Viernheim (Dr.GBaltes) – Jom Kippur ist ein „radikaler Fasttag“, wie es Paul Spiegel, der ehemaliger Präsident des Zentralrats der Juden in Deutschland, genannt hat.

Mykhaylo Kotlyarsky, der Vorsitzende des Jüdischen Kulturvereins in Viernheim und Mitglied des Forums der Religionen, beschreibt diesen großen Tag im jüdischen Jahreskreis, der in diesem Jahr anders begangen wird wie üblich.

„In diesem Jahr finden die Gebete unserer Mitglieder wegen der Corona-Pandemie nur on-line statt, wir hören und sehen uns nur auf diese Weise. Normalerweise besuchen unsere Vereinsmitglieder an Jom Kippur einen Gottesdienst in der Synagoge in Mannheim. Zentraler Ort ist in diesem Gottesdienst das Gebet von Izkor. Izkor ist ein Dankgebet für die Verstorbenen. Es wird dabei auch der getöteten Soldaten der israelischen Armee gedacht. Während dieses Gebetes müssen diejenigen, die ihre Eltern am Leben haben, den Saal verlassen.

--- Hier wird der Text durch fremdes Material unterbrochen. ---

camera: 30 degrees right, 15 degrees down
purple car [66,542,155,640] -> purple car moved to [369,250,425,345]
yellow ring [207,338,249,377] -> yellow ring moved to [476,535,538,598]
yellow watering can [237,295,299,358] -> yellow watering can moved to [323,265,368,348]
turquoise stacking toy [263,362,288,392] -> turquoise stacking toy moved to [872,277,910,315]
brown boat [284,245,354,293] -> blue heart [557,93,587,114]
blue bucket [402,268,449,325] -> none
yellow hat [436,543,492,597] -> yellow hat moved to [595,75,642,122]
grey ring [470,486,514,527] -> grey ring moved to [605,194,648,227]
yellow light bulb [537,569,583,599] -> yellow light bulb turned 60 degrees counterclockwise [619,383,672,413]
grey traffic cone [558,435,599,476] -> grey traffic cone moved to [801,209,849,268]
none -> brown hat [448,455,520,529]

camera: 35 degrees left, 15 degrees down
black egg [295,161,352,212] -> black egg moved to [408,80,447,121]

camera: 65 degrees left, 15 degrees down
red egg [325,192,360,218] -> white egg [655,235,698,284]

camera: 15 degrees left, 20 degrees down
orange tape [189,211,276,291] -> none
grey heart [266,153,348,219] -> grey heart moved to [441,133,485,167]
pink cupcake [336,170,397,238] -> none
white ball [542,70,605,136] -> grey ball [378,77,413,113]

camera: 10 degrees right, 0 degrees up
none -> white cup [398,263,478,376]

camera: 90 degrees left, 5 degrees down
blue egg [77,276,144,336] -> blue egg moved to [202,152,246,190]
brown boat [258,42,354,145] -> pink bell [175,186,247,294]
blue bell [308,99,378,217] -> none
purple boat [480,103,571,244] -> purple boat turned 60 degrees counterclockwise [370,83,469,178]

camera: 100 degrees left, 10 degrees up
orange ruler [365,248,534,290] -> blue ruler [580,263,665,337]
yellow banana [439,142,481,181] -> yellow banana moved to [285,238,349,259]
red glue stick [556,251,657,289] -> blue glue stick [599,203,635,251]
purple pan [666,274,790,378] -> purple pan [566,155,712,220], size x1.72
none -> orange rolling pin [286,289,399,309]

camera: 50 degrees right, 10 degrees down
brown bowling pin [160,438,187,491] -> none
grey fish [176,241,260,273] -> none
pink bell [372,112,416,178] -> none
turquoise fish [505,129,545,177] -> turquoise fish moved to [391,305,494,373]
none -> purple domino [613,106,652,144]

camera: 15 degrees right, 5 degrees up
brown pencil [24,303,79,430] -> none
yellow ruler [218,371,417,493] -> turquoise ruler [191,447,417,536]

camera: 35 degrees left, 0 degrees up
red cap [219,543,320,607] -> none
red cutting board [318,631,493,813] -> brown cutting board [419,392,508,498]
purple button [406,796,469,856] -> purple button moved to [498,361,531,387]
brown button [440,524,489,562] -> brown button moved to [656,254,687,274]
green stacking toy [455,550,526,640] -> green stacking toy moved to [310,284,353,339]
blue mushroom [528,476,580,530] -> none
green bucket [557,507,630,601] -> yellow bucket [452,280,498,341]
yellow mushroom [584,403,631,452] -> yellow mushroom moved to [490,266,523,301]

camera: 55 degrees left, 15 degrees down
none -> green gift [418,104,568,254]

Zusammen mit dem jüdischen Neujahrsfest Rosch Haschana bildet Jom Kippur die traditionellen Hohen Feiertage des jüdischen Glaubens.  Das Versöhnungsfest ist für gläubige Juden das, was für gläubige Christen Ostern ist: der höchste Feiertag des Jahres.   

Im gregorianischen Kalender fand Jom Kippur 2020 am 28. September statt.

 An dem Tag wird der dem Glauben nach unzertrennlichen Verbindung des jüdischen Volkes zu Gott gedacht. Das Fest geht nach gängiger Meinung auf das Babylonische Exil der Israeliten zurück. Im dritten Buch Mose heißt es: „Am zehnten Tage des siebenten Monats sollt ihr fasten und keine Arbeit tun, weder ein Einheimischer noch ein Fremdling unter euch. Denn an diesem Tage geschieht eure Entsühnung, dass ihr gereinigt werdet; von allen euren Sünden werdet ihr gereinigt vor dem Herrn.“            

Jom Kippur beginnt wie alle Feiertage im Judentum am Vorabend  und endet am Sonnenuntergang des nächsten Tages. Gläubige Juden fasten vom Beginn des Festes am Vorabend bis zum nächsten Abend. Dann sind weder Essen noch Trinken erlaubt. Jom Kippur ist zugleich der Abschluss von zehn Bußtagen, die mit dem Neujahrsfest, Rosch Haschana, beginnen. 

Der Gottesdienst in der Synagoge dauert den ganzen Tag, die Betenden tragen weiße Kleidung und eine weiße Kopfbedeckung. Zum Ende des Tages erklingt das Schofar, das Widderhorn. Der Versöhnungstag schließt mit den Worten: Das kommende Jahr in Jerusalem (beSchana haba Biruschalajim).

Nach dem Fasten wird ein festliches Mahl eingenommen.“

Nach Abschluss der „Zehn Tage der Umkehr“ beginnt man sich auf ein neues Fest vorzubereiten, nämlich Sukkot, das „Laubhüttenfest“ – ein Freudenfest. Aber das ist wieder eine andere Geschichte.